* [What is required]
Nothing but the lines from the one containing "184 197 3252" through the end of the data should be output, each reproduced exactly.

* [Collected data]
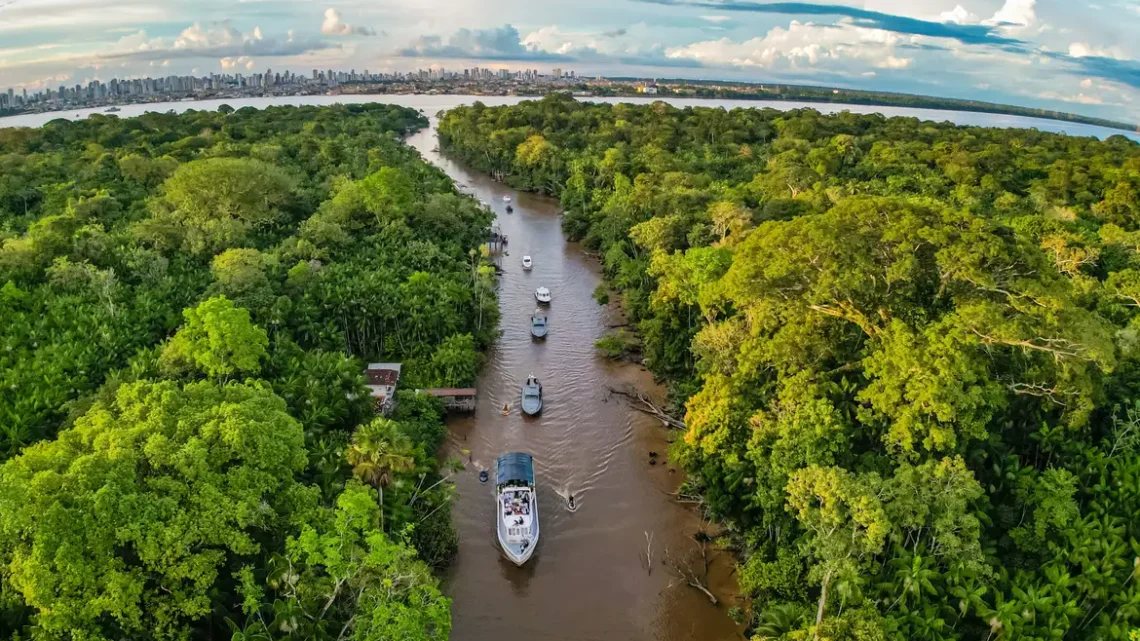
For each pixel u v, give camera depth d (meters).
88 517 30.42
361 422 54.59
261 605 34.22
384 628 31.16
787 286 50.03
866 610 35.69
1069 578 40.50
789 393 45.19
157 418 36.47
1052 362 45.34
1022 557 43.72
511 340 84.25
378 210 102.88
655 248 84.75
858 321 46.34
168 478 33.66
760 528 47.47
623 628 45.28
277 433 38.12
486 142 181.25
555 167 155.00
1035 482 45.03
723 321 61.28
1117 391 52.31
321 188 122.12
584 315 92.44
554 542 52.19
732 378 50.50
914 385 41.16
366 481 43.56
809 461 42.09
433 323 74.69
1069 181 121.19
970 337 41.31
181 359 53.69
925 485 39.06
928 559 40.12
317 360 59.44
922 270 46.75
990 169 133.00
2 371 57.81
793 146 158.88
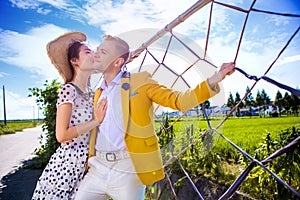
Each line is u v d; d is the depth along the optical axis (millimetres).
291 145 1104
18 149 10641
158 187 3414
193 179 3293
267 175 2453
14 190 4805
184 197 3252
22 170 6301
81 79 1872
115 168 1773
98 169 1821
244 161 3170
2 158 8242
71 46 1876
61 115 1786
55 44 1867
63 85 1865
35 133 20422
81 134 1803
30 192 4660
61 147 1950
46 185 1887
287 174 2293
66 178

* [Answer to this exercise]
184 197 3252
22 170 6301
81 79 1872
115 168 1773
98 169 1821
244 161 3170
2 158 8242
71 46 1876
61 115 1786
55 44 1867
63 85 1865
35 133 20422
81 134 1803
30 192 4660
61 147 1950
46 185 1887
287 174 2293
66 178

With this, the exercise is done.